To maintain global leadership in AI, America’s private sector must be unencumbered by bureaucratic red tape. President Trump has already taken multiple steps toward this goal, including rescinding Biden Executive Order 14110 on AI that foreshadowed an onerous regulatory regime.

How might this play out in the near-term? One detailed forecast from Citrini Research---which was taken seriously enough that it temporarily shook stock markets---paints a picture of mass layoffs, widespread mortgage defaults and major economic shock waves. AI 2027's forecast is even grimmer. Although they leave open the possibility of a positive trajectory where AI alignment is prioritized and solved as part of a collaboration between US and Chinese AI companies, reading through it, one is likely to be struck by a premonition of inevitable doom familiar to collapseniks.

Anthropic's decision to withhold Mythos---which I suspect was made, at least in part, with good intentions---is commendable. And OpenAI has now reportedly decided to follow suit. This arguably underlines the severity of the risk to cybersecurity posed by this new class of models. But it's far from certain that other AI companies playing catch-up, such as Meta, or the many Chinese AI companies, will show the same level of restraint. And I remain deeply concerned that OpenAI is lead by someone whose integrity and honesty have been repeatedly called into question.

In some ways, the dynamic among AI companies w.r.t. AI safety is reminiscent of the dynamic among nations w.r.t. climate and the environment. Both involve actors pursuing an optimal strategy to meet their individual goals, which ultimately results in a sub-optimal (read catastrophic) outcome for everyone. Fundamentally, both are revealing that our political and economic institutions are not architecturally capable of optimizing for long-term civilizational welfare when doing so conflicts with short-term competitive advantage.

I have barely scratched the surface here of all the ways in which AI may undermine civilizational stability.
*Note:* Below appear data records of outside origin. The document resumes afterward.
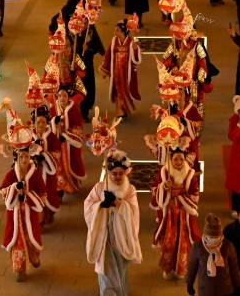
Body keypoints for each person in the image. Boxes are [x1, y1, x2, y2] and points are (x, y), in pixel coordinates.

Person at [84, 150, 143, 295]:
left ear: (126, 173)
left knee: (120, 270)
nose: (117, 177)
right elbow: (88, 206)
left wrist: (117, 202)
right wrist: (100, 206)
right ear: (108, 173)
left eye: (121, 173)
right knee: (105, 269)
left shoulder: (130, 190)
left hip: (121, 237)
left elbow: (133, 213)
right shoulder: (99, 187)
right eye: (114, 173)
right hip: (104, 236)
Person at [0, 112, 47, 281]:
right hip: (15, 216)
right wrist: (13, 189)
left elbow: (43, 194)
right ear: (17, 158)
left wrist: (27, 195)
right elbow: (2, 190)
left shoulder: (35, 174)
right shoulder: (12, 174)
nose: (25, 159)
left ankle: (34, 257)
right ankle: (19, 268)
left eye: (27, 156)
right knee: (17, 240)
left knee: (32, 239)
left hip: (30, 214)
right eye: (21, 157)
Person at [152, 148, 201, 280]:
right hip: (169, 215)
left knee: (183, 242)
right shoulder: (164, 173)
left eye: (181, 159)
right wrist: (164, 187)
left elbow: (195, 194)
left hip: (183, 215)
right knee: (168, 242)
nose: (178, 162)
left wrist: (179, 197)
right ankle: (167, 268)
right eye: (175, 159)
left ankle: (181, 268)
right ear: (171, 160)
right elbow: (154, 190)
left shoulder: (190, 174)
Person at [185, 214, 240, 296]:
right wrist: (189, 283)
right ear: (206, 234)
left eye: (216, 236)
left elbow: (234, 267)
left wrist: (239, 284)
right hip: (206, 289)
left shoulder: (228, 246)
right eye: (211, 236)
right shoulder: (197, 247)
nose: (214, 239)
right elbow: (192, 267)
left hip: (225, 289)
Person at [101, 20, 142, 118]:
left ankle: (126, 109)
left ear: (123, 31)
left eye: (117, 30)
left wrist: (135, 49)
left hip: (127, 73)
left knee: (126, 90)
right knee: (117, 90)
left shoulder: (131, 42)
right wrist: (105, 69)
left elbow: (137, 59)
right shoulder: (114, 42)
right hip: (115, 71)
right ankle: (120, 112)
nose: (115, 32)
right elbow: (108, 55)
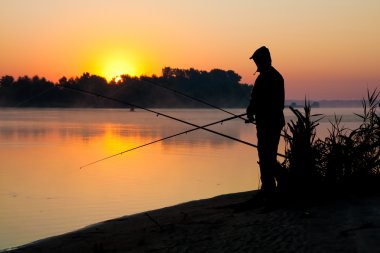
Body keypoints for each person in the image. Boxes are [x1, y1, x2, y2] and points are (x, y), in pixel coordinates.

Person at [246, 46, 285, 197]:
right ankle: (273, 184)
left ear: (264, 60)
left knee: (265, 154)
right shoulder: (275, 76)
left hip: (268, 123)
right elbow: (260, 101)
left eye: (257, 60)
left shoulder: (266, 77)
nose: (255, 63)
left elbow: (258, 100)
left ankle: (271, 185)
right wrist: (253, 112)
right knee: (268, 154)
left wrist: (252, 111)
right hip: (273, 121)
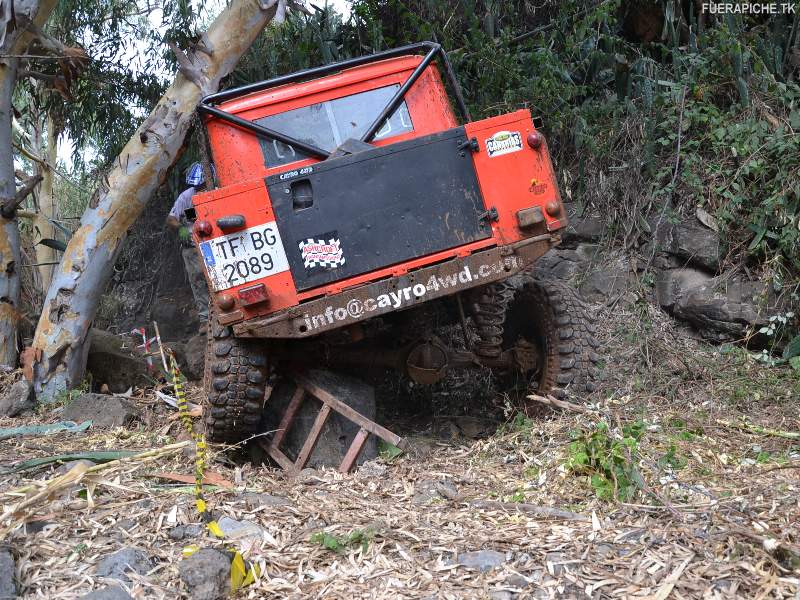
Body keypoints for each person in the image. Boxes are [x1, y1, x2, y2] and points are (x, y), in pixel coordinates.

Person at [166, 162, 210, 322]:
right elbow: (171, 219)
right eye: (198, 187)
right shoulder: (186, 197)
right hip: (193, 246)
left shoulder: (216, 189)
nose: (200, 190)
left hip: (215, 243)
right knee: (198, 280)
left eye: (203, 186)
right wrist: (181, 229)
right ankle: (205, 318)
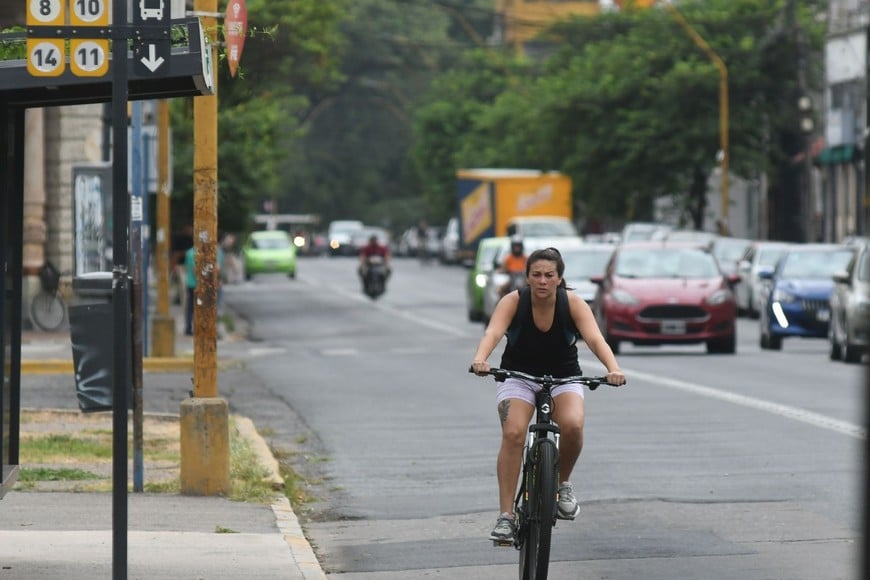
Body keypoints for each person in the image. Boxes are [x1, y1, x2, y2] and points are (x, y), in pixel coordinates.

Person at [470, 247, 626, 544]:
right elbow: (492, 333)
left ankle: (562, 484)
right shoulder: (513, 301)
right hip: (519, 376)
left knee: (573, 425)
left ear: (560, 278)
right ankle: (506, 516)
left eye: (549, 275)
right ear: (527, 277)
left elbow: (595, 338)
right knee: (514, 433)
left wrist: (613, 368)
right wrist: (481, 359)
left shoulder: (574, 304)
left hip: (563, 377)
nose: (543, 281)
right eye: (537, 275)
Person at [184, 244, 224, 336]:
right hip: (201, 284)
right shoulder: (207, 252)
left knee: (191, 307)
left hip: (191, 284)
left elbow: (190, 268)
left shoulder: (190, 252)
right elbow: (196, 270)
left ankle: (189, 327)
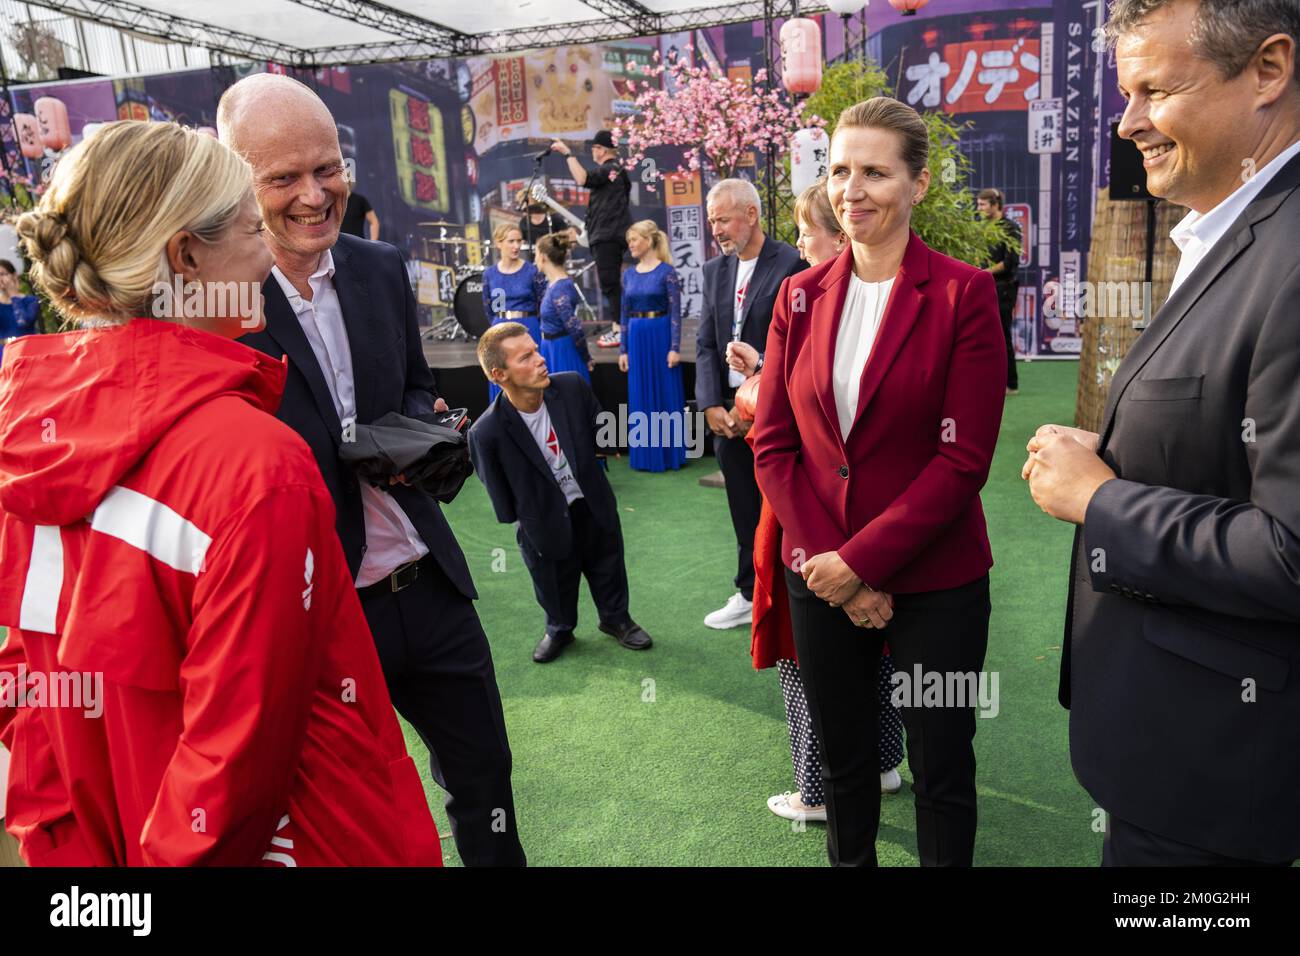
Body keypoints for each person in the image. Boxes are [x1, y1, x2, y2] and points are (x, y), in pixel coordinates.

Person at [0, 120, 442, 866]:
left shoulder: (27, 435)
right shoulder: (257, 466)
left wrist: (72, 866)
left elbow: (28, 693)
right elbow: (233, 770)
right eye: (248, 227)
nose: (268, 252)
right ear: (185, 257)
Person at [217, 73, 525, 867]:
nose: (316, 195)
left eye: (327, 168)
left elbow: (415, 387)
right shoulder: (216, 303)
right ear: (234, 177)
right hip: (316, 610)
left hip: (425, 581)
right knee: (351, 815)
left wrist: (419, 436)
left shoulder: (378, 264)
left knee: (485, 777)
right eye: (283, 177)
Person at [1025, 0, 1300, 867]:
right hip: (1175, 746)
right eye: (1123, 92)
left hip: (1218, 779)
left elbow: (1290, 550)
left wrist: (1100, 500)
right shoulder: (1233, 237)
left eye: (1154, 90)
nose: (1128, 119)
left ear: (1268, 70)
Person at [753, 97, 1005, 867]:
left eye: (874, 171)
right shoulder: (799, 295)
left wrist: (860, 563)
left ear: (919, 183)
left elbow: (962, 460)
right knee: (843, 765)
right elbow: (773, 444)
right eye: (838, 170)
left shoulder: (964, 294)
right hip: (821, 574)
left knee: (941, 769)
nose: (850, 190)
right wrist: (837, 568)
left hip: (936, 578)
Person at [731, 178, 904, 824]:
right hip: (840, 514)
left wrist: (750, 387)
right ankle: (879, 763)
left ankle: (818, 789)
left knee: (807, 656)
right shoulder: (813, 299)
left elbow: (777, 422)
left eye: (808, 229)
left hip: (816, 514)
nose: (799, 242)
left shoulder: (818, 300)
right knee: (860, 650)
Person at [467, 322, 653, 663]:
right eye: (526, 357)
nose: (540, 359)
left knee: (608, 563)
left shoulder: (571, 387)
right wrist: (534, 517)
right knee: (552, 580)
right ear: (499, 374)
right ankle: (559, 628)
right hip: (542, 520)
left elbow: (601, 431)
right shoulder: (486, 432)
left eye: (537, 350)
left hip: (592, 502)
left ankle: (616, 620)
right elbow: (502, 500)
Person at [696, 178, 806, 631]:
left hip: (777, 415)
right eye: (712, 221)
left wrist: (755, 407)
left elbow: (800, 344)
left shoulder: (791, 262)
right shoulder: (713, 271)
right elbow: (705, 344)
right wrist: (710, 406)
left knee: (784, 510)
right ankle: (748, 592)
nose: (716, 229)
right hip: (726, 417)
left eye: (723, 219)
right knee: (743, 509)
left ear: (752, 214)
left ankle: (791, 594)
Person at [550, 130, 630, 348]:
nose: (592, 152)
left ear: (602, 150)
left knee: (610, 282)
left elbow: (582, 178)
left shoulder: (611, 169)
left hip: (608, 235)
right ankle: (619, 327)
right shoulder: (614, 172)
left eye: (594, 148)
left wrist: (567, 154)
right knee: (610, 282)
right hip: (605, 234)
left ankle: (619, 329)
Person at [620, 220, 686, 472]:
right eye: (630, 240)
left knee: (665, 391)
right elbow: (623, 313)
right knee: (640, 394)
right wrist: (623, 349)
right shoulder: (628, 274)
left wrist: (675, 346)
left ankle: (670, 455)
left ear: (648, 240)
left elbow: (675, 313)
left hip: (659, 335)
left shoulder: (667, 272)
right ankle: (645, 455)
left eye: (634, 239)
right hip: (636, 337)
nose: (631, 245)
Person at [482, 223, 546, 402]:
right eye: (511, 241)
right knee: (503, 378)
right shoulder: (489, 274)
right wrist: (497, 326)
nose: (517, 246)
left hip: (528, 328)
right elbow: (489, 308)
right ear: (499, 243)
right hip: (499, 330)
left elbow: (543, 303)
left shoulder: (532, 271)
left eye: (519, 241)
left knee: (531, 377)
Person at [977, 187, 1020, 394]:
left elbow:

Even if it's not the primary factor, it seems inevitable that it will be a major contributing factor to collapse. Even many of the positive outcomes result in humans being relegated to the role of pets that the superintelligences keep around for amusement - what could possibly go wrong with that (/s)?

Which do you think is likely to cause the collapse of civilization sooner - AI, climate, some form of environmental breakdown, or something else entirely? And how do you see AI contributing to collapse?